Items from a dataset:
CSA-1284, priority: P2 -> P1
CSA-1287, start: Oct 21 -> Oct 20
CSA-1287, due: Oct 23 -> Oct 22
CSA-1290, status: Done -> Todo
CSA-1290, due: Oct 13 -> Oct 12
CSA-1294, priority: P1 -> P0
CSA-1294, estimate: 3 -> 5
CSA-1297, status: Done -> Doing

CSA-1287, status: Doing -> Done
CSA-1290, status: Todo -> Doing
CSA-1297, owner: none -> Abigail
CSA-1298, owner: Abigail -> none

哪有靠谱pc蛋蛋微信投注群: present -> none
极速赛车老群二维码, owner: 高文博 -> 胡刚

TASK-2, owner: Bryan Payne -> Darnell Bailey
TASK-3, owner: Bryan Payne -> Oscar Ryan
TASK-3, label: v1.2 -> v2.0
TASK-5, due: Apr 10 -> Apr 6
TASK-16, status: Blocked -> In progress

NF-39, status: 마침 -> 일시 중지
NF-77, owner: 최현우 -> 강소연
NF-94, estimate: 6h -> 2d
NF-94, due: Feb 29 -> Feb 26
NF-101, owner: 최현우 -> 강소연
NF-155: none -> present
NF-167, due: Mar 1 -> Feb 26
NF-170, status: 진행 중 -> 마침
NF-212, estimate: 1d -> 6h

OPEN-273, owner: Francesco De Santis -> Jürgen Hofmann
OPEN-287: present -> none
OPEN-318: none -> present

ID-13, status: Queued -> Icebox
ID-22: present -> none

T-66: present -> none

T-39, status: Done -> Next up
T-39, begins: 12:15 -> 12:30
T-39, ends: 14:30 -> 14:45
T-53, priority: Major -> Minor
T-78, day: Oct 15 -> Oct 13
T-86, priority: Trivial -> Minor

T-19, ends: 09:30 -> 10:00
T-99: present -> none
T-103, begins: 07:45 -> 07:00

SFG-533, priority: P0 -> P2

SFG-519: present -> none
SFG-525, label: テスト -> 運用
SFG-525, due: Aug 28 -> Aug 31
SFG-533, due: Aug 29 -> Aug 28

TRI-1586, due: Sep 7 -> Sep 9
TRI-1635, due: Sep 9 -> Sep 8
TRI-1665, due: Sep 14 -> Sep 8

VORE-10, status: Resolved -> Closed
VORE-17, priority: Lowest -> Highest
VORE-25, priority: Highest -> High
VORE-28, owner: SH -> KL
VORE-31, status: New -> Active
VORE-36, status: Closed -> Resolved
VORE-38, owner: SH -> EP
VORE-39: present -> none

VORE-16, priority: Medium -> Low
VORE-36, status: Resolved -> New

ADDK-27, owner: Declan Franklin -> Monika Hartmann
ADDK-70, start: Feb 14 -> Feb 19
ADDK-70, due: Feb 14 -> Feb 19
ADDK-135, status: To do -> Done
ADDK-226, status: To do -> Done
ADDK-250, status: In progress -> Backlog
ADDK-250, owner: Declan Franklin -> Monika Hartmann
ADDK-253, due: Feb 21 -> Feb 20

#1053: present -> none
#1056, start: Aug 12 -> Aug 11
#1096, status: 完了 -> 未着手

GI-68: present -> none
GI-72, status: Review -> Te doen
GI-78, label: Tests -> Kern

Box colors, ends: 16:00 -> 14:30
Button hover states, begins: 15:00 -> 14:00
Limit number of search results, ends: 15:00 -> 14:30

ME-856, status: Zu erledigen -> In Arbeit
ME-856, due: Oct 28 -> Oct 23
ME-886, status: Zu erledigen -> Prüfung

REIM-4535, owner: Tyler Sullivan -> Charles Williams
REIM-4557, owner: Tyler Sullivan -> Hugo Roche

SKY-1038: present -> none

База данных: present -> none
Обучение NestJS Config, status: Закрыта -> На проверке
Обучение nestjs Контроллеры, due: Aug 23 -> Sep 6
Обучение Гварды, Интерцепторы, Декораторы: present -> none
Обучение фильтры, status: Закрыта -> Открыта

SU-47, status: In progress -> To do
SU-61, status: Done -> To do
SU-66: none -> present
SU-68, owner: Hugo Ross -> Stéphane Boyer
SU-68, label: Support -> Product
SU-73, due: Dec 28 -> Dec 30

EXERCISE >> Note every line of the records that holds the word "TASK", and copy it.

WORKED SOLUTION >>
TASK-2, owner: Bryan Payne -> Darnell Bailey
TASK-3, owner: Bryan Payne -> Oscar Ryan
TASK-3, label: v1.2 -> v2.0
TASK-5, due: Apr 10 -> Apr 6
TASK-16, status: Blocked -> In progress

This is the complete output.